Cavaliere publicou nas redes sociais críticas diretas ao procurador da República Julio José Araujo Junior, responsável pelo pedido. O prefeito afirmou que a posição adotada pelo procurador representa uma inversão de valores.
“A absoluta inversão de valores deste procurador federal não pode representar uma instituição como o Ministério Público Federal”, escreveu Eduardo Cavaliere.
Cavaliere acusa procurador de omissão
O prefeito também acusou o procurador de ter permanecido omisso diante de denúncias sobre a presença do crime organizado no comércio das praias. Segundo Cavaliere, o membro do MPF recorreu à Justiça somente depois do início das ações da prefeitura e do Governo do Estado.
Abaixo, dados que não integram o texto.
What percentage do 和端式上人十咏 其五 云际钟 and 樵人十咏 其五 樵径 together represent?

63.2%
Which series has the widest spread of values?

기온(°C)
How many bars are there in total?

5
“Diante das denúncias da imprensa e das informações dos órgãos policiais sobre a atuação do crime organizado: a omissão. Após a atuação efetiva do Governo do Estado e da Prefeitura do Rio, retomando a autoridade no espaço público para coibir as flagrantes ilegalidades, o tal procurador do MPF resolve entrar na Justiça, extrapolando as suas competências para defender o indefensável”, declarou Eduardo Cavaliere.
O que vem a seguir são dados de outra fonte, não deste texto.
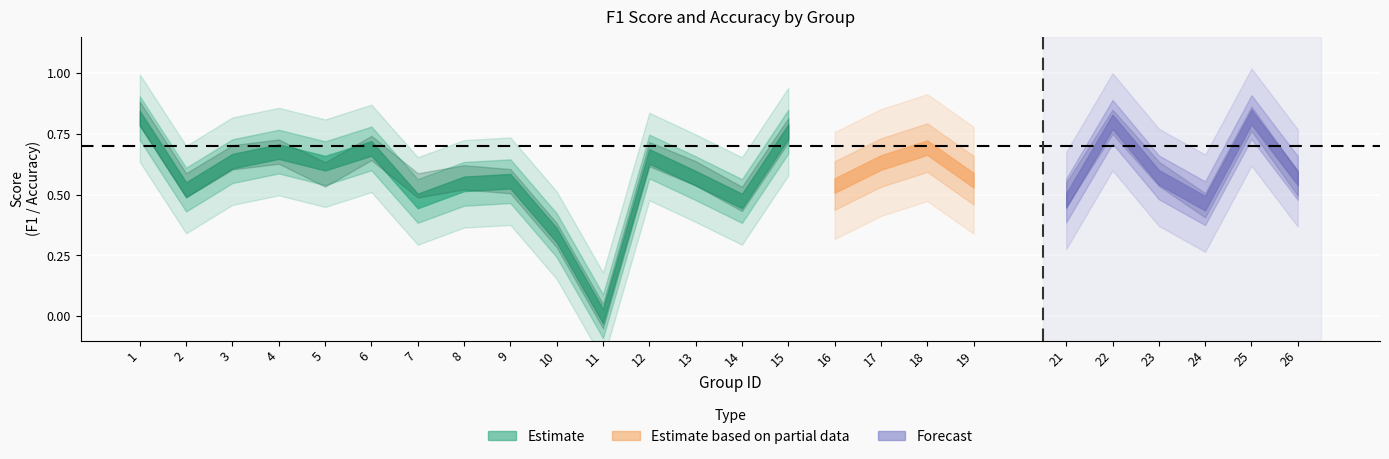

Which has a higher value, 26 or 2?

26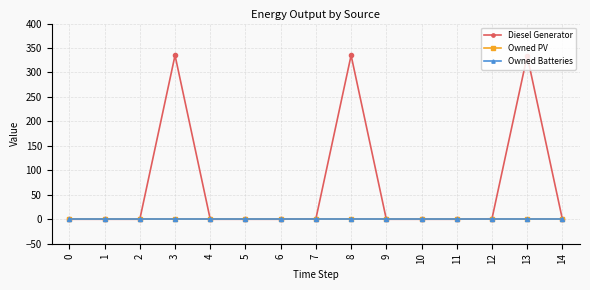

Count the number of categories in the chart.

15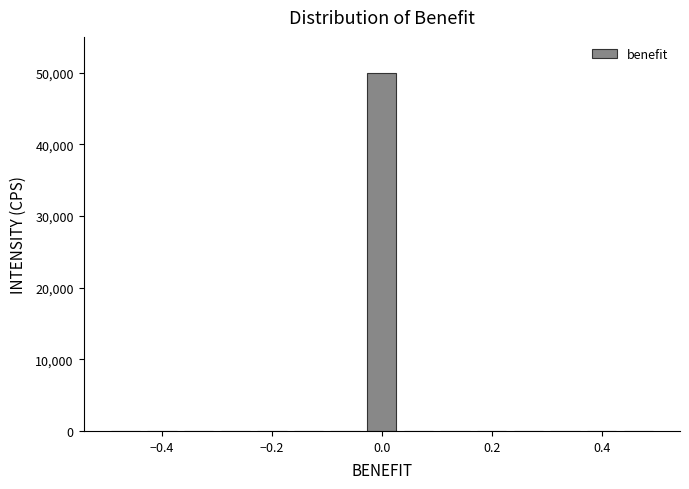

Around what value on the x-axis is the tallest bar? Give the approximate position of its centre, as read against the axis.

0.00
Na publicação, o prefeito questionou como a postura poderia ser explicada à população e classificou como “lamentável” a atuação do procurador.
Cavaliere afirmou ainda que Julio José Araujo Junior não estaria cumprindo sua função, teria se omitido diante do crime organizado e estaria distante da seriedade que, segundo ele, caracteriza o MPF.
“Que a Justiça Federal faça o seu papel e ratifique o óbvio: a competência constitucional da Prefeitura do Rio e do Governo do Estado de atuar para coibir irregularidades, combater o crime organizado e garantir a autoridade no espaço público. Seguimos!”, concluiu Eduardo Cavaliere.
MPF pede suspensão do Tolerância Zero
O MPF entrou na sexta-feira (17/07) com um pedido de tutela de urgência na Justiça Federal para suspender o programa Tolerância Zero nas praias do Leme, Copacabana, Ipanema e Leblon.
A solicitação foi apresentada pela Procuradoria Regional dos Direitos do Cidadão e assinada por Julio José Araujo Junior. O documento sustenta que a Prefeitura do Rio ultrapassou competências da União e adotou medidas que violariam direitos de trabalhadores ambulantes.
O procurador argumenta que o município não poderia adotar ações permanentes de ordenamento e fiscalização nas praias sem formalizar um Termo de Adesão à Gestão de Praias com a Secretaria do Patrimônio da União.
O argumento considera que as praias pertencem à União e que a prefeitura precisaria do acordo para assumir parte das responsabilidades de gestão desses espaços.
Programa terá 320 agentes por dia
O programa Tolerância Zero começou na quinta-feira (16/07). Segundo a prefeitura, a operação busca combater irregularidades e a exploração do comércio nas praias por grupos ligados a facções criminosas.
A ação prevê a presença diária de 320 agentes em 69 pontos estratégicos das praias do Leme, Copacabana, Ipanema e Leblon.
Parte das equipes atuará sem identificação ostensiva para registrar possíveis crimes e irregularidades. A operação também contará com drones e câmeras escondidas.